ピアノ・トリオの代表的名盤・26 『Groovy』
当ブログでは、幾つかの特集シリーズがあります。右の「カテゴリー」にあるのですが、今日は「ピアノ・トリオの代表的名盤」です。「ピアノ・トリオの代表的名盤」は、ジャズ初心者の方々でも十分楽しめるアルバムをご紹介しています。
「ピアノ・トリオの代表的名盤」の第26回目は、Red Garland(レッド・ガーランド)の登場です。ジャズ・ピアノの入門書には、必ずと言っていいほど出てくる、レッド・ガーランドの最有名盤。そのタイトルは『Groovy』(写真)。タイトルも良し、ジャケット・デザインも、見る度に「ジャズ」を感じるジャケットでとても良い。
ちなみにパーソネルは、Red Garland (p), Paul Chambers (b), Art Taylor (ds)。1956年12月、1957年5月と8月の録音。録音日が3つに別れているのは、プレスティッジ・レーベルならではのいい加減さ。ジャム・セッションよろしく撮りためた録音を、アルバムの流れや全体の雰囲気を鑑みながら、継ぎ接ぎにしてリリースする「お得意技」である(笑)。
冒頭の「C Jam Blues」を聴いてみると、ガーランドのジャズ・ピアノの特徴が良くわかる。無駄な手癖を省いた、出来るだけ音数を少なくした、シンプルな右手。そのシンプルな右手を引き立たせるかの如く、タイミング良く、合いの手を入れる様に絶妙なブロックコードを奏でる左手。
カクテル・ピアノと揶揄する人もいるが、決して、ガーランドのピアノはカクテル・ピアノでは無い。左手のブロックコードに、しっかりとしたビートが効いていて、リズム感のあるオフ・ビートが、右手のシングル・トーンにジャズ独特の粘りを与える。
どのジャンルの音楽にでも言えることだが「分かり易い」ということは、聴いてもらう方からすると非常に大切な要素であり、テクニック的に非常に難しいことだ、ということを忘れてはならない。この「分かり易い」ガーランドのピアノは、ジャズ初心者にとって、実に取っつき易いジャズ・ピアノのひとつだと言えるだろう。
さて、ガーランドのピアノの最大の特徴である、その「分かり易さ」を最大限活かした演奏が、2曲目の「Gone Again」と、3曲目「Will You Still Be Mine?」だ。
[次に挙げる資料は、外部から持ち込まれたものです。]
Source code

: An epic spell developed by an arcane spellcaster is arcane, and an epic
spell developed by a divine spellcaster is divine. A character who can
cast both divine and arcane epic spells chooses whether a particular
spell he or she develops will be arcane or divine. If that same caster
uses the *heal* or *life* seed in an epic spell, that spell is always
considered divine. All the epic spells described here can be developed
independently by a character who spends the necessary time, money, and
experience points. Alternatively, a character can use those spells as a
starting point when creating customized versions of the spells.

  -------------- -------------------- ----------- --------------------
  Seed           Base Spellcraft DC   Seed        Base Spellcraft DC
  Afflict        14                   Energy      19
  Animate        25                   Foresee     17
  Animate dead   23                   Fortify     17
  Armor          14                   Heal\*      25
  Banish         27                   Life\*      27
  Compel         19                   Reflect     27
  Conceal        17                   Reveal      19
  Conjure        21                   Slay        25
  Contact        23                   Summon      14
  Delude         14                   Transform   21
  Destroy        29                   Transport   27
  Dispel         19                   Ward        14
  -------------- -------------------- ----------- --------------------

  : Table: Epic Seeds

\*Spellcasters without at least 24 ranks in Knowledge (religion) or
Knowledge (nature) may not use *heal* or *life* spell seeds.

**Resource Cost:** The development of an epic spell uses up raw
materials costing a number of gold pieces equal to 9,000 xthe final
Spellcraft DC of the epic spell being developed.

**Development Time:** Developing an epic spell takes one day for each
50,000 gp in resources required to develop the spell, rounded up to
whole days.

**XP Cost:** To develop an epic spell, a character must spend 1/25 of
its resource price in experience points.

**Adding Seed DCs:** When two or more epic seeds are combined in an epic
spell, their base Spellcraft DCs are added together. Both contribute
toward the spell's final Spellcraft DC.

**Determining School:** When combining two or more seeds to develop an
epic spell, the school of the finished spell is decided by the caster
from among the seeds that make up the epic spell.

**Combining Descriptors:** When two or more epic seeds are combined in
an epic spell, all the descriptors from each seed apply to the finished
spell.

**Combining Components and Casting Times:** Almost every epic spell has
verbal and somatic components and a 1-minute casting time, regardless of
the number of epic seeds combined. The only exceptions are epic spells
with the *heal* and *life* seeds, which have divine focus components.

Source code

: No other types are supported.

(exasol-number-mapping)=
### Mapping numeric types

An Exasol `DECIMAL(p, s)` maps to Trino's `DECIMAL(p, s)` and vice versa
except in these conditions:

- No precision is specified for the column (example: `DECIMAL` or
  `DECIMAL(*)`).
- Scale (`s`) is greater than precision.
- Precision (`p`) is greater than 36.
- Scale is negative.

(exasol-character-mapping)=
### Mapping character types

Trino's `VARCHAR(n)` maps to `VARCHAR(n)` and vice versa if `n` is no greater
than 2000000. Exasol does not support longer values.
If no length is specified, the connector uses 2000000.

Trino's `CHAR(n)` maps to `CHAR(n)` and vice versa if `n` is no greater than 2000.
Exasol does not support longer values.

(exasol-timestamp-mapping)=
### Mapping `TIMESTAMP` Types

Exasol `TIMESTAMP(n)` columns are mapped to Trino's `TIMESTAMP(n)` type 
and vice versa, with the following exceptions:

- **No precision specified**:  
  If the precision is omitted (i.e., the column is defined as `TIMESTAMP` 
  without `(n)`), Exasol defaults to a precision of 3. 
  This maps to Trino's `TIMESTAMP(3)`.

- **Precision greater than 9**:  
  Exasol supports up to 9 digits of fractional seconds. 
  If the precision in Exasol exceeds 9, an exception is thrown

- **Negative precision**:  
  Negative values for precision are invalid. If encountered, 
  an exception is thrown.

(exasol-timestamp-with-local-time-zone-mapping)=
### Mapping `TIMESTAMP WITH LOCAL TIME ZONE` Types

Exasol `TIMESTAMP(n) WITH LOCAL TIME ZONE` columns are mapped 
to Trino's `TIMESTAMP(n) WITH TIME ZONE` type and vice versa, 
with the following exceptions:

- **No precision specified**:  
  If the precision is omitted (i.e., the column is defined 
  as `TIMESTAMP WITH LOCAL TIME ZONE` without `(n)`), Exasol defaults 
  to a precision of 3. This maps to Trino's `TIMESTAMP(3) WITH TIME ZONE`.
シンプルな右手による印象的な、唄うように奏でられる旋律、ジャズのビートを押しだしながら、カクテル・ピアノ的解釈を戒める左手のブロックコード。印象的な佳曲ほど、ガーランドのピアノは良く似合う。
ピアノ・トリオに大切な要素は、相棒のベース、ドラムのサポートであるが、このアルバムでの、ベースのポール・チェンバース、ドラムのアート・テイラーは申し分ない。全曲に渡って、アート・テイラーのドラムは、柔軟、堅実、かつドラマチックなドラムを繰り広げ、ベースのチェンバースのウォーキング・ベースはガーランドの左手のビートを強烈にサポートする。あまり評判の良くないチェンバースのボーイングも、このアルバムでは控えめで好ましい。
プレスティッジに残されたレッド・ガーランドの素晴らしい一枚。ハードバップ時代のピアノ・トリオの代表的名盤の一枚です。